::: Texto de estudo

As reportagens das três publicações descrevem um programa caro, amplo e multifacetado desenhado para quebrar toda a “criptografia” das comunicações online. A informação colhida é em seguida armanezada e, usando métodos de busca e análise sobre os quais se reportou anteriormente, é classificada e algumas vezes lida.

Dois dos aspectos mais assustadores da política demandam atenção e explicação particulares porque atacam diretamente proteções que a maioria dos usuários da internet consideram dadas.

Numa tentativa consciente de circunscrever as Secure Socket Layers e os protocolos de criptografia, o governo atacou a fundação básica da comunicação na internet. Nós passamos a acreditar na privacidade e na segurança da internet quando nos foram oferecidas, em parte por terem sido oferecidas. Agora, descobrimos que não existem.

O que isso significa é que os formulários que você usa para compras com cartão de crédito, informação bancária, cadastros e e-mail de sites — os formulários que você usa acreditando que sua informação está protegida — podem estar carregando código que vai permitir à NSA coletar sua informação.

Além disso, os programas de criptografia que muitos usuários da internet empregam para manter suas comunicações — inclusive e-mail — sigilosas podem carregar código de “back door” [porta dos fundos], que permitirá leitura a qualquer pessoa que tiver o programa de decodificação adequado.

Os programas do governo não atacam apenas o funcionamento da privacidade mas destroem completamente qualquer confiança racional das pessoas de que podem ter privacidade em suas comunicações do dia a dia. Elas também destroem a confiança no governo e nas corporações que oferecem estas proteções, já que a certeza da privacidade foi oferecida aparentemente com o completo conhecimento destas companhias de que não existe tal certeza.

As mais recentes revelações foram resultado de cerca de 50 mil documentos que Snowden revelou à mídia esta semana. Se os documentos ampliam a informação que ele deu ao mundo sobre a espionagem do governo, acrescentam uma pincelada sombria ao desenho.

Até agora, as informações de Snowden demonstram como o governo e corporações obedientes facilitaram a captura, o armazenamento e a análise das comunicações na internet. Nosso governo respondeu a estas acusações com uma coreografia de relações públicas desenhada para desviar atenção da real questão em jogo: a privacidade e a Constituição. O governo diz, o tempo todo, que seu objetivo não é um assalto à nossa privacidade, mas capturar pessoas que poderiam nos fazer mal.

::::::

### Tarefa 1
Transcreva, sem nenhuma alteração, o trecho do texto de estudo que começa com as palavras contendo "As mais recentes" e termina com "sombria ao desenho.".
### Tarefa 2
Por favor, traduza para o inglês esta frase do texto de estudo: "As mais recentes revelações foram resultado de cerca de 50 mil documentos que Snowden revelou à mídia esta semana."

::: Material fornecido

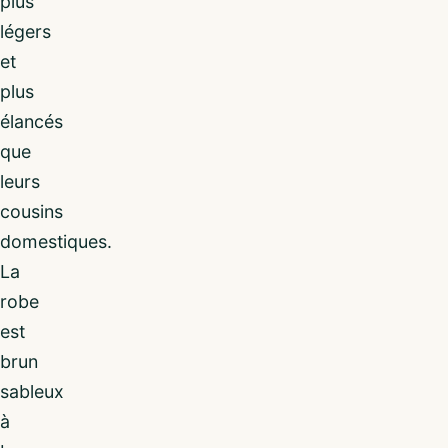
plus
légers
et
plus
élancés
que
leurs
cousins
domestiques.
La
robe
est
brun
sableux
à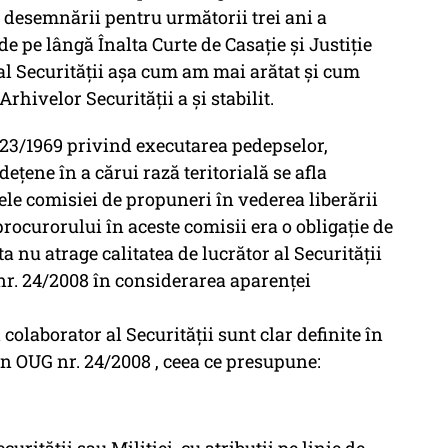
 desemnării pentru următorii trei ani a
e pe lângă Înalta Curte de Casație și Justiție
al Securității așa cum am mai arătat și cum
rhivelor Securității a și stabilit.
r. 23/1969 privind executarea pedepselor,
ețene în a cărui rază teritorială se afla
ele comisiei de propuneri în vederea liberării
procurorului în aceste comisii era o obligație de
ta nu atrage calitatea de lucrător al Securității
UG nr. 24/2008 în considerarea aparenței
 colaborator al Securității sunt clar definite în
lă din OUG nr. 24/2008 , ceea ce presupune:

::::::

### Resposta escrita 1
As mais recentes revelações foram resultado de cerca de 50 mil documentos que Snowden revelou à mídia esta semana. Se os documentos ampliam a informação que ele deu ao mundo sobre a espionagem do governo, acrescentam uma pincelada sombria ao desenho.

### Resposta escrita 2
The most recent revelations were the result of some 50,000 documents that Snowden disclosed to the media this week.